▶ **Source**
------------------------

# List your bunnies names :)



## hazyreality (Jan 11, 2009)

Could everyone do me a favour and list your bunnies names 

I met a first time bunny owner a couple months back and she told me her bunnies name, and I remember saying, theres a bunny with that name on the pet forum but I cant remember what it was!!!

Plus it'll be nice to see the names in one place 

*Heidi*


----------



## Colsy (Oct 3, 2008)

I have an 8 year old Lionhead rabbit rescued called Bunyip.


----------



## Kammie (Apr 4, 2009)

- Thumper was my first rabbit when I was very young and unfortunately have no pictures of but he was grey with one white paw.
-Sophie
- Rosie
- Charlie
- Daisy 
- George
- Ember


----------



## WeeBarraxO (Nov 15, 2009)

I have 2 netherland dwarfs , 

Smokey & Magic


----------



## helebelina (Nov 11, 2009)

Sebastian (RIP)
Toby 
Tess :smile5:


----------



## ouisie (Apr 13, 2009)

Two mini lops (recently separated after a fight)

Atticus - named after character in To Kill A Mockingbird

Hades - God of the Underworld, named by my husband (I think his name is
the reason behind his incredibly, and adorably, grumpy nature).


----------



## tashi (Dec 5, 2007)

just the one 

Rufus


----------



## lailabear (Nov 10, 2009)

Koda and Nala, both from disney films!!!
Also have had zebedee, mystery, garfield and rafiki


----------



## hazyreality (Jan 11, 2009)

lailabear said:


> Koda and Nala, both from disney films!!!


I had a Kodi(Lop), cos I couldnt wait for a boy to have a Koda  I also had a Nala(G.Pig) and my next pair I get will be Kovu and Kiara 

*Heidi*


----------



## Tink82 (Mar 22, 2009)

Pepsi R.I.P 

Chester

Rosie aka Baby


----------



## hazyreality (Jan 11, 2009)

Its something cute, like Baby, but its not baby 

*Heidi*


----------



## jaxb05 (Apr 12, 2009)

Just the one - for now . . .

Pickles

Hoping to get a rescue soon. If he doesn't have a name he knows - I hope to call him 'Puddle'


----------



## Kammie (Apr 4, 2009)

jaxb05 said:


> Just the one - for now . . .
> 
> Pickles
> 
> Hoping to get a rescue soon. If he doesn't have a name he knows - I hope to call him 'Puddle'


I knew someone with a guinea pig called Piddles, you just reminded me.


----------



## hazyreality (Jan 11, 2009)

Ah-ha, brain just kicked in!!! It was Tinkerbell!!! Was waitin for Crofty to post names it seems!

------------------------

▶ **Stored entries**
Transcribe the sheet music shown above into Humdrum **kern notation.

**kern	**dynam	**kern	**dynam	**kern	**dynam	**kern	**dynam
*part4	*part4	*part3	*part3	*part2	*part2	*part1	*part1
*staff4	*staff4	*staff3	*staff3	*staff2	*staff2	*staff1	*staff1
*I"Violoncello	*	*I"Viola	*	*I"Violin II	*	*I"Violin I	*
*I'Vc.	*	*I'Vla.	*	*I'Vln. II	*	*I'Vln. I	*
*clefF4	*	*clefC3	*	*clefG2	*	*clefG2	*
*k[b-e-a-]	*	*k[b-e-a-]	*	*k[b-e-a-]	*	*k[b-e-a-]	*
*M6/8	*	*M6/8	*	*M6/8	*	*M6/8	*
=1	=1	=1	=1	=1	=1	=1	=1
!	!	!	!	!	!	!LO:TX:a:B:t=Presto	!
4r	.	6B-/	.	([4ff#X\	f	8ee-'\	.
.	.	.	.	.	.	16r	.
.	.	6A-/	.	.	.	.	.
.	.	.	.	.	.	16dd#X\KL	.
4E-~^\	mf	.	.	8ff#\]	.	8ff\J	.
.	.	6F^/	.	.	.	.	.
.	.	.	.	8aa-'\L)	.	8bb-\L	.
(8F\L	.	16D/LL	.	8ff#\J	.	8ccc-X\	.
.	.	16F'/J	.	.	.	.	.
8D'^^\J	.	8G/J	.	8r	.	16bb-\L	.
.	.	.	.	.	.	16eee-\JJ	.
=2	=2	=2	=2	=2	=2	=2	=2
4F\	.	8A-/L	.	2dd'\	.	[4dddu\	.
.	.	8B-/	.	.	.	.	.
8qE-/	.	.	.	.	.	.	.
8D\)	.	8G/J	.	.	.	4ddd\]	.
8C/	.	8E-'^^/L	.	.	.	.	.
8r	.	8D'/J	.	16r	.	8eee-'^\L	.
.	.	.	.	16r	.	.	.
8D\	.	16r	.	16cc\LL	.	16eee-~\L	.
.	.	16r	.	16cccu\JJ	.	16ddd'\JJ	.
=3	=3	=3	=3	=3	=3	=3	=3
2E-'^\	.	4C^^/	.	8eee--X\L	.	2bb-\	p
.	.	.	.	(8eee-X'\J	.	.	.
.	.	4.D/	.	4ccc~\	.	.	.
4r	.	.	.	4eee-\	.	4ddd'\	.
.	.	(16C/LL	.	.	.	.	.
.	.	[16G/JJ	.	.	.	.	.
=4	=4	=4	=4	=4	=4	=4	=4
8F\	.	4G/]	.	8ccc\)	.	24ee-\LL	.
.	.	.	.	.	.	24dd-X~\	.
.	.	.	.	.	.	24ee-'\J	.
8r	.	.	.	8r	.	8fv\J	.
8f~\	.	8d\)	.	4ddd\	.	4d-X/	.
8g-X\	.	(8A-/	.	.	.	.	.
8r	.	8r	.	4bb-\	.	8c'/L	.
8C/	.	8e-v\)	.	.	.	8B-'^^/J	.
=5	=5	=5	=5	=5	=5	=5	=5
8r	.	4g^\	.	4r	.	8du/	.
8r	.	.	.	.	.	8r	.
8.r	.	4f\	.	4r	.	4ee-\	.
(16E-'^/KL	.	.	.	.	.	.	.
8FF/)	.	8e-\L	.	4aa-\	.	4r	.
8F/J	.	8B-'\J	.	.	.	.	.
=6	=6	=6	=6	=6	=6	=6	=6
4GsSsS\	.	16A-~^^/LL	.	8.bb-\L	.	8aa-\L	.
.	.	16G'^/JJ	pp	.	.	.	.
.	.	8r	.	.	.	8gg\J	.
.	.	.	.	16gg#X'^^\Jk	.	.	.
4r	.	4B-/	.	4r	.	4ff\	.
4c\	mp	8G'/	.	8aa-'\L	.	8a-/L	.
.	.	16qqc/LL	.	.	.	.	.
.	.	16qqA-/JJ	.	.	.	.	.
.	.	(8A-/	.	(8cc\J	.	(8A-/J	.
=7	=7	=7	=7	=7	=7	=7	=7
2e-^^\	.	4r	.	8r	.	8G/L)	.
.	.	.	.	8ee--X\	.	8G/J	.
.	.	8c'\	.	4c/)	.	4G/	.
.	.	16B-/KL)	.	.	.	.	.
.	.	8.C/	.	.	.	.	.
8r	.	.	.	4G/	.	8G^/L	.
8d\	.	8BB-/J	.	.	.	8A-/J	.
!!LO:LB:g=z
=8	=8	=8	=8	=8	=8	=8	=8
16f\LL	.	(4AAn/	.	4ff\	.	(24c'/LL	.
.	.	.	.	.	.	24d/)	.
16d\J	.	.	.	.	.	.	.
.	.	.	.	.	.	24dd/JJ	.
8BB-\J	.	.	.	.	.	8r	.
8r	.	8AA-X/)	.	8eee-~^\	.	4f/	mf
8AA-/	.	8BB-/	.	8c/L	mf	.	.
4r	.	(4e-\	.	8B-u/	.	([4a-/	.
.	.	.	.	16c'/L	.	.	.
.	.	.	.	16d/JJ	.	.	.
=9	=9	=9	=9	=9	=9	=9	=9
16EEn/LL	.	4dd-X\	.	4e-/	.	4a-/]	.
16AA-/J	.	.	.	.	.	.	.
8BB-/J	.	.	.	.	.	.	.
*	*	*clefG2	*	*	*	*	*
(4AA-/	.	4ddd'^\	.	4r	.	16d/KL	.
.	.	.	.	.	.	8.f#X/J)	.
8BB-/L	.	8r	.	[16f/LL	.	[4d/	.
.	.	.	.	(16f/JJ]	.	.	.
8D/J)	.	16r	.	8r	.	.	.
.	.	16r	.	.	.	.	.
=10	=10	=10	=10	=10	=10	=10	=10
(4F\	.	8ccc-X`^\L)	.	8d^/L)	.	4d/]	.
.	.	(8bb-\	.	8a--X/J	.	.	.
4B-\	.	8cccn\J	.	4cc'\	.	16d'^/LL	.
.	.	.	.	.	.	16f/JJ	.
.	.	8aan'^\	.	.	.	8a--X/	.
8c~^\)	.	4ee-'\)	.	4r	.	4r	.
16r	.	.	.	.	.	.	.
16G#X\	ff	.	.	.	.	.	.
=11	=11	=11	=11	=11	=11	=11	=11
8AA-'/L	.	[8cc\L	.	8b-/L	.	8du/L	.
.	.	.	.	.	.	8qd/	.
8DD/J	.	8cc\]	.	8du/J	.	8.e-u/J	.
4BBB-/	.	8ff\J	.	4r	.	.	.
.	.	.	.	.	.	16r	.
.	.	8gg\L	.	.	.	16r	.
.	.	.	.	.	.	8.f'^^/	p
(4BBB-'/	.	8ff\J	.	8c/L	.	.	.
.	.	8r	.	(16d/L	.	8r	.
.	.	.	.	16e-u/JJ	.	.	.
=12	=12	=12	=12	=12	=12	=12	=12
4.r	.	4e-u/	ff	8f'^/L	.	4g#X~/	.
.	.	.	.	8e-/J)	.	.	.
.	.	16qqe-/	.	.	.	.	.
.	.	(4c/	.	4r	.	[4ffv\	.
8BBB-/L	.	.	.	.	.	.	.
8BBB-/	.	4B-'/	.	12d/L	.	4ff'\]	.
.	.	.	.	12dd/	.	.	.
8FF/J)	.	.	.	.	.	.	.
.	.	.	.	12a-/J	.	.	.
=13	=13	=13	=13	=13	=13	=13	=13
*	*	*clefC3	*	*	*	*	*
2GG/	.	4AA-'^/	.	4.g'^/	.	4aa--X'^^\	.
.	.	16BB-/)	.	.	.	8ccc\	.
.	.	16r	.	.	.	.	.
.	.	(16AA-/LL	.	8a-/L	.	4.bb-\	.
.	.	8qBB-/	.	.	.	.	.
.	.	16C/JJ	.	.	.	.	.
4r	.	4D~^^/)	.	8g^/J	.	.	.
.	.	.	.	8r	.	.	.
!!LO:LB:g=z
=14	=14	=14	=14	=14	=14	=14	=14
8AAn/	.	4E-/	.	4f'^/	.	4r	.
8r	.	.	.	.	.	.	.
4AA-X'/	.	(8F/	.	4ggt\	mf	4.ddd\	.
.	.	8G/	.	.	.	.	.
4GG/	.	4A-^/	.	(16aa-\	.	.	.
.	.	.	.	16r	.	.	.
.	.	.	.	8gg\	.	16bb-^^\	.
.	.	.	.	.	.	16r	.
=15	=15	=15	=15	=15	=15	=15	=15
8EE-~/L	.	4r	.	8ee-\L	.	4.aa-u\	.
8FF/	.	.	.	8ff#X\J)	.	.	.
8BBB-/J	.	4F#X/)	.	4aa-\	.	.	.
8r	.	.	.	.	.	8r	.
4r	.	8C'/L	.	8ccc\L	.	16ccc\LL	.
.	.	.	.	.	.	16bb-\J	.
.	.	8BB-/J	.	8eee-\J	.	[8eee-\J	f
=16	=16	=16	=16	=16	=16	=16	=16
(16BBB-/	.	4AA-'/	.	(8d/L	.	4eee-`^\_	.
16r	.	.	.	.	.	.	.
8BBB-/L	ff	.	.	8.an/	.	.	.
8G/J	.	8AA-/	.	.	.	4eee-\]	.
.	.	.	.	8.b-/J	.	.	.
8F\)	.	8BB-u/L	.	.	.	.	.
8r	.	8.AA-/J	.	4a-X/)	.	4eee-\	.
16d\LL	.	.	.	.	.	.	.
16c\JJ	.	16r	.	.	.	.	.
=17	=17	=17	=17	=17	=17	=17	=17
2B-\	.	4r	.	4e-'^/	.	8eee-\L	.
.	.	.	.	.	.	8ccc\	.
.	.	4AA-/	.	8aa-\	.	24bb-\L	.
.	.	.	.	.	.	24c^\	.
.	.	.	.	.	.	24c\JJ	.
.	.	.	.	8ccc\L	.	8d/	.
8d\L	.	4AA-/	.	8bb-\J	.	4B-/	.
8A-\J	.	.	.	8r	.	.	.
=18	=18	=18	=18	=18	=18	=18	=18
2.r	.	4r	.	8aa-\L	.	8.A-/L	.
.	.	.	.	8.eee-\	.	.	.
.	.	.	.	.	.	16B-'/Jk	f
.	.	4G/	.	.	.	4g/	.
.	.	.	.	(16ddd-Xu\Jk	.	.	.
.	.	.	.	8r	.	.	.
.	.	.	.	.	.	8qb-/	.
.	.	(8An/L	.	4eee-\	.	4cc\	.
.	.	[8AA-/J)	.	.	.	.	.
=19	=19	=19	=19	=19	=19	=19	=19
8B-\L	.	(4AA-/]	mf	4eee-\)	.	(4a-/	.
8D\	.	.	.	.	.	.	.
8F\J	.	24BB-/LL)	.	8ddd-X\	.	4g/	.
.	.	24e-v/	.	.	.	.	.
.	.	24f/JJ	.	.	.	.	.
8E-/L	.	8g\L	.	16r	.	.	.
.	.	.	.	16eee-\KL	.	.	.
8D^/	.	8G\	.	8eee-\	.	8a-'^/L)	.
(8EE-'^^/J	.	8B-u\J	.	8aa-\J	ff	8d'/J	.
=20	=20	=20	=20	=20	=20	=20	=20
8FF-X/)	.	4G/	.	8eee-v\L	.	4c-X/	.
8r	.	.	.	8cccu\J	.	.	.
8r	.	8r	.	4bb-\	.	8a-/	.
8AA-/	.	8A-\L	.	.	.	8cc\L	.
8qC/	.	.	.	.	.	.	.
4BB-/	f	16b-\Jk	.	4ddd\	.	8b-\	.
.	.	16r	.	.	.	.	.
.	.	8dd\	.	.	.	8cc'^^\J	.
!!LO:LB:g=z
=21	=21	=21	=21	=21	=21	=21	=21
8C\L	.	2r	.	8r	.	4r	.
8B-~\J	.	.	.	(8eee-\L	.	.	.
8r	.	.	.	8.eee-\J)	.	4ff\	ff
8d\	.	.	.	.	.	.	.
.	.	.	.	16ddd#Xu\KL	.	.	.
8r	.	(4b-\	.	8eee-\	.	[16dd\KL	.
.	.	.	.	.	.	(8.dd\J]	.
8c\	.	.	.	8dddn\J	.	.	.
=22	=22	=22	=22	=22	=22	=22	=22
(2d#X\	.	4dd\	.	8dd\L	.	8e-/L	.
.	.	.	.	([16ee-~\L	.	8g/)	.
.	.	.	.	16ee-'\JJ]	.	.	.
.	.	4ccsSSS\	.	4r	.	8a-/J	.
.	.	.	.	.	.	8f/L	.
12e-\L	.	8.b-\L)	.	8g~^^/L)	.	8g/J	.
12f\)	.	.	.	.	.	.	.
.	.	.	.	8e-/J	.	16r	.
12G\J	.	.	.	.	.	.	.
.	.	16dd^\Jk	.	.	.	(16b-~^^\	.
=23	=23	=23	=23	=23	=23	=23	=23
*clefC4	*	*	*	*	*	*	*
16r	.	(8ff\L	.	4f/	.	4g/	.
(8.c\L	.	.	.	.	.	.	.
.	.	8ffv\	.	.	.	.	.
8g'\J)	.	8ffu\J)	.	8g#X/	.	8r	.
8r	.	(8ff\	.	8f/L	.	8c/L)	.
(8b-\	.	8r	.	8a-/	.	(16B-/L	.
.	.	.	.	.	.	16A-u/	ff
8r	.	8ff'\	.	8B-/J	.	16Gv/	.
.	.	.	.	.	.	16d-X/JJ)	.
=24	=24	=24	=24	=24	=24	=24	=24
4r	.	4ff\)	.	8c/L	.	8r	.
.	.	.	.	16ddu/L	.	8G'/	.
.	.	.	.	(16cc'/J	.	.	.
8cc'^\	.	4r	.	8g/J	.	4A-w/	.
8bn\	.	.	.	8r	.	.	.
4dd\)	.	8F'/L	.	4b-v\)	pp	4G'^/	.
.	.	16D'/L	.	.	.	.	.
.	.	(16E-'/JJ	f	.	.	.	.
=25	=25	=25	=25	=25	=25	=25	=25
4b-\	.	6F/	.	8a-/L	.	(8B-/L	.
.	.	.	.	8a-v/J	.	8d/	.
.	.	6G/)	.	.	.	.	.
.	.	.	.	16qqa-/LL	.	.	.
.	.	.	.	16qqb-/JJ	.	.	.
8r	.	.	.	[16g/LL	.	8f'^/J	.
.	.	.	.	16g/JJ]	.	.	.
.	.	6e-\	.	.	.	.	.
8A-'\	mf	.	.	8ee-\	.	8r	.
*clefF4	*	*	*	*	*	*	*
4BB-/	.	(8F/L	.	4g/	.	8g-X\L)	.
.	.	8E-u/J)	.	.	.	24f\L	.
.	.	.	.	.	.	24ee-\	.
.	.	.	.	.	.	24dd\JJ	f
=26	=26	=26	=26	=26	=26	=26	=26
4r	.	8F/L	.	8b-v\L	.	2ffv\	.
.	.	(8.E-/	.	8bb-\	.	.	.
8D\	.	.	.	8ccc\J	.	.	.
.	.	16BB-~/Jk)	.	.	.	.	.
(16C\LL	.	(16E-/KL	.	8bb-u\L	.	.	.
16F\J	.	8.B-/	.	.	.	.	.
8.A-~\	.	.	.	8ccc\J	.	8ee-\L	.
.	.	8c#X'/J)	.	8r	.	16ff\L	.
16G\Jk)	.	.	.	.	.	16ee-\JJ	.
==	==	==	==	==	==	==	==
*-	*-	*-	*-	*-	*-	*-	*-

------------------------

▶ **Given task 1**
Answer these questions about the bunny names thread:
(a) How old is Bunyip, and what kind of rabbit is it?
(b) What are the names of WeeBarraxO's two netherland dwarfs?
(c) What name did hazyreality finally remember?
▶ **Given task 2**
Echo the part of the bunny names thread starting at "Two mini lops" and ending at "adorably, grumpy nature).".
Rely only on the bunny names thread for your answers.

▶ **Final result 1**
(a) Bunyip is an 8 year old Lionhead rabbit.
(b) Smokey and Magic.
(c) Tinkerbell.

▶ **Final result 2**
Two mini lops (recently separated after a fight)

Atticus - named after character in To Kill A Mockingbird

Hades - God of the Underworld, named by my husband (I think his name is
the reason behind his incredibly, and adorably, grumpy nature).